The 17 airlines are Air Europa, Air France, Binter Canarias, EasyJet, Eurowings, Iberia, Jet 2, KLM, Latam Airlines, Lufthansa, Ryanair, Scandinavian Airlines (SAS), Transavia, Thomson Airways (TUI), United Airlines, Volotea, and Wizz Air.

Many of them have rejected the allegations.

“Iberia and Iberia Express inform customers clearly about their rights,” the Spanish airline said in a press release.

Ryanair claimed to have refunded around €400 million ($450 million) to passengers since mid-March.

“The ministry’s belligerence surprised us. We should all be working together now that flights are starting again instead of going to the courts about something that we’re trying to resolve as quickly as possible,” Javier Gandara, director of EasyJet in Spain, told Spanish media on Tuesday.
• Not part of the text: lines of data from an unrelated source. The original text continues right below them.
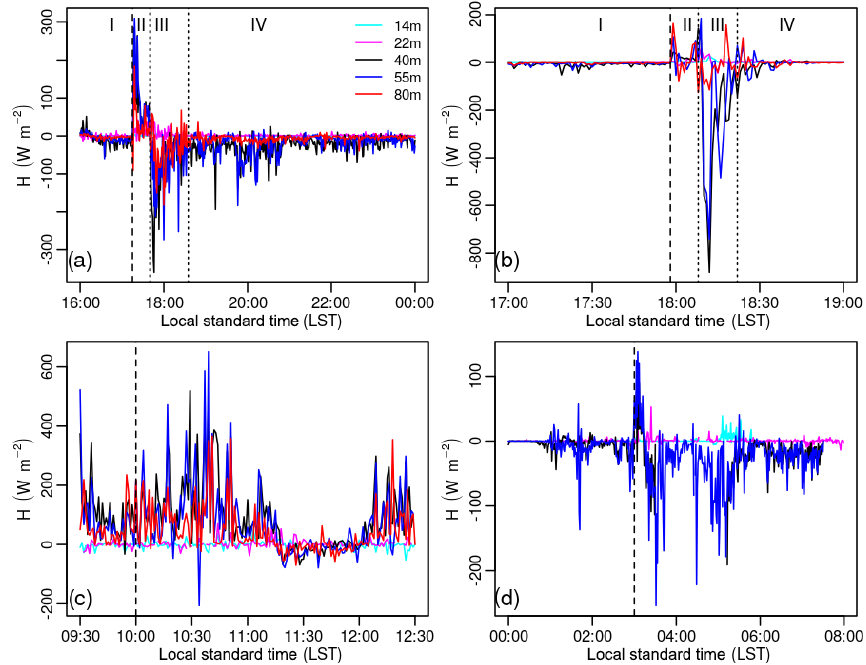
Figure 4. The same as in Fig. 2 but for sensible heat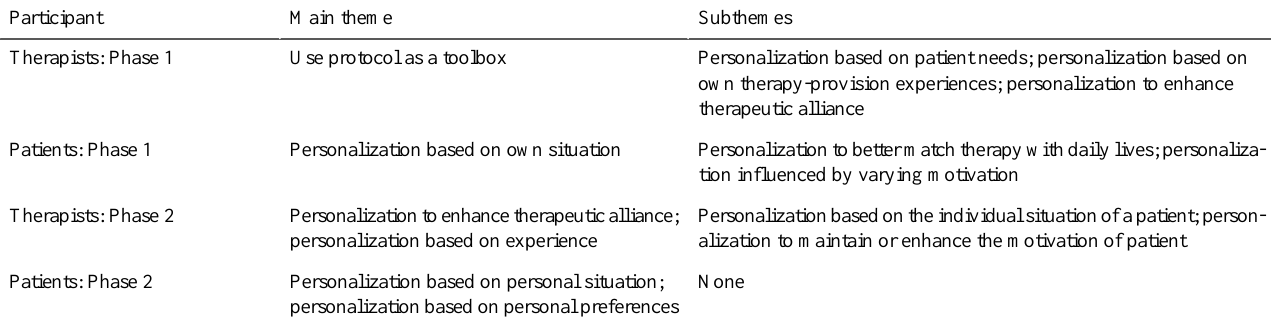
Table 2. Themes and subthemes of the focus group discussions with therapists and patients. SubthemesMain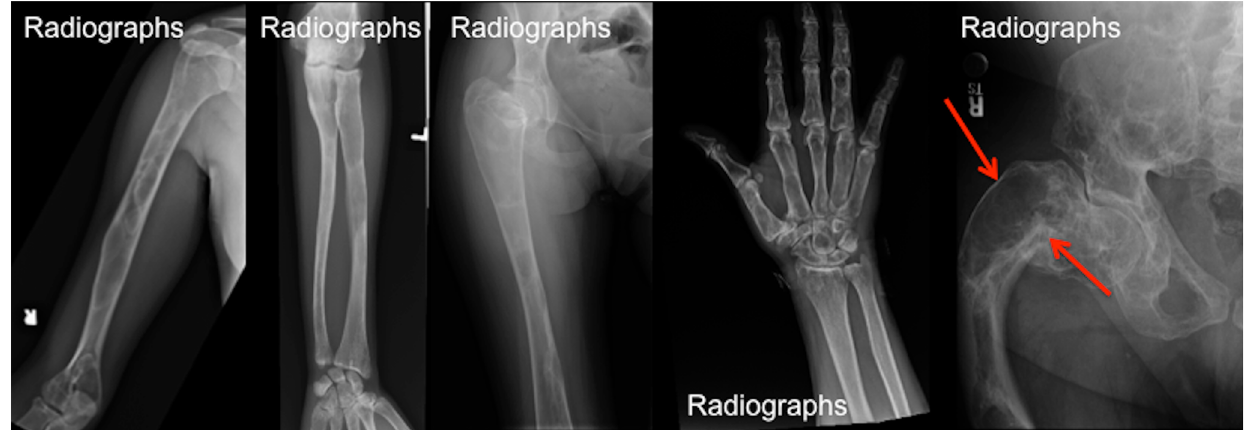
Fig. 5 The radiographic appearance of fibrous dysplasia (FD) and the rind sign. a – e Frontal radiographs demonstrate classic FD lesions in appendicular skeleton. A classic lucent lesion surrounded by a layer of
In April, some European countries argued that suffering airlines should not be forced to give cash refunds.

However, in mid-May, the European Commission said operators must offer cash refunds and encouraged member states to take legal action against non-compliant companies.

The International Air Transport Association estimated that the global aviation industry was on the hook for $35 billion worth of tickets in the second quarter of 2020 that were never used due to the pandemic.